With multiple successful, unmanned missions to Mars in the last decade, we’ve learned a lot more about the red planet. But one mystery that’s been difficult to reconcile is that Mars is too cold for water to flow as a liquid, and yet there is clear evidence of exactly that having happened at some point in the past. The answer could be volcanic activity heating up the planet’s surface, but maybe not in the way you would think.

Volcanic activity mars

Volcanic activity would have altered the atmosphere, temporarily allowing water to flow

Brown University geologist James Head and Itay Halevy of the Weizmann Institute in Tel Aviv have found evidence that as much as 30% of Mars’ was ‘resurfaced’ by lava some 3.7 billion years ago. But it’s not the lava flows themselves that would have been responsible for melting the ice, but the changes that volcanic activity caused in the atmosphere.

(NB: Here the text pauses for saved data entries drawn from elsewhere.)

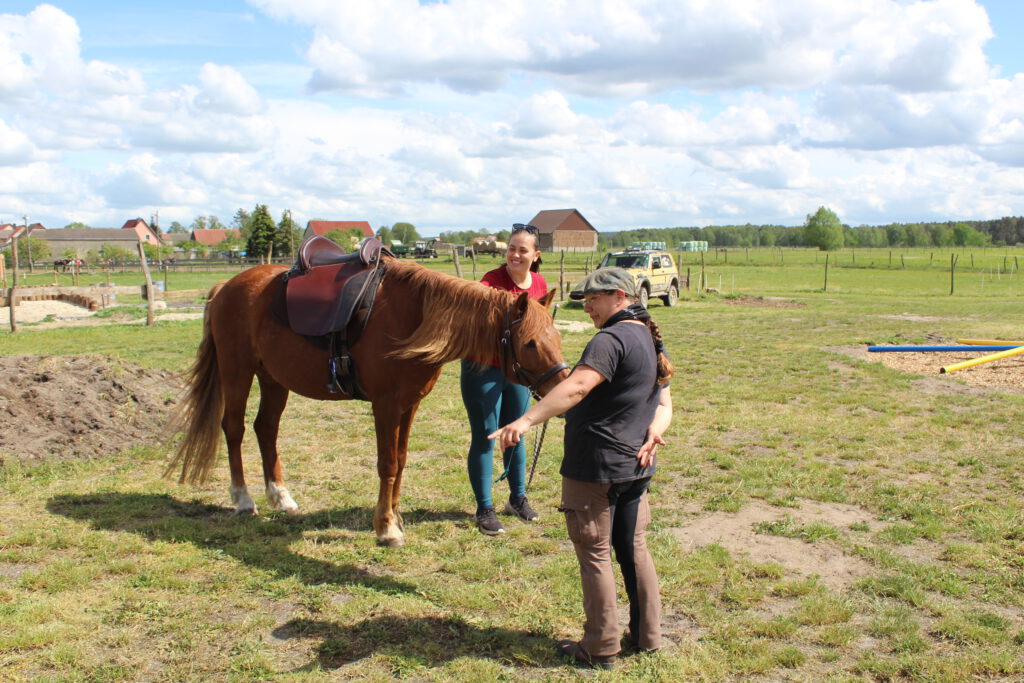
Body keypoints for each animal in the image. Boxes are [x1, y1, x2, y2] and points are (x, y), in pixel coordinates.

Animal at [167, 259, 569, 548]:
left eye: (557, 336)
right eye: (530, 343)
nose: (563, 386)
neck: (415, 318)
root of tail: (226, 286)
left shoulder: (410, 404)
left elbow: (402, 461)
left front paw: (396, 517)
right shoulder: (386, 405)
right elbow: (387, 464)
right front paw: (386, 528)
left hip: (273, 379)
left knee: (265, 429)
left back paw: (281, 498)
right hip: (237, 371)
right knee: (233, 429)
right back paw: (243, 499)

“We looked at Mars’ early atmosphere being dusty, and our calculations suggest a lot of the [volcanic plume] minerals like sulfur dioxide and sulfuric acid will adhere to these dust particles, reducing their ability to reflect the Sun’s rays, delaying cooling,” said Head, ABC reports.

This temporary change to Mars’ atmosphere may only last a few decades or centuries before the effect dissipates, but during that time at least part of Mars would become warm enough for water to melt forming temporary rivers and lakes, explaining the surface features that have been found that point to large bodies of water in the planet’s past.

Mars may have been in full bloom in the distant past

But what’s even more interesting than reconciling what we know (or think we know) about Mars’ past, is the idea of algal blooms that would have only sprung up during these rare periods of volcanic activity.

“Microbial algae matts in Antarctica are resistant to the solar radiation and extreme cold and dry conditions,” says Head. “They sit there and just wait for the water to come, and when the water does come, they burst into bloom, so to speak. At other times they just dry up and get blown about to new locations by the wind where they wait for more water.”

He speculates that the same could be true on Mars. There could have been some extremely hardy forms of life that subsisted while Mars was cold and dry, and would flourish as water flowed. If the theory is true, hopefully one of the Mars rovers will find evidence of ancient alien life after all.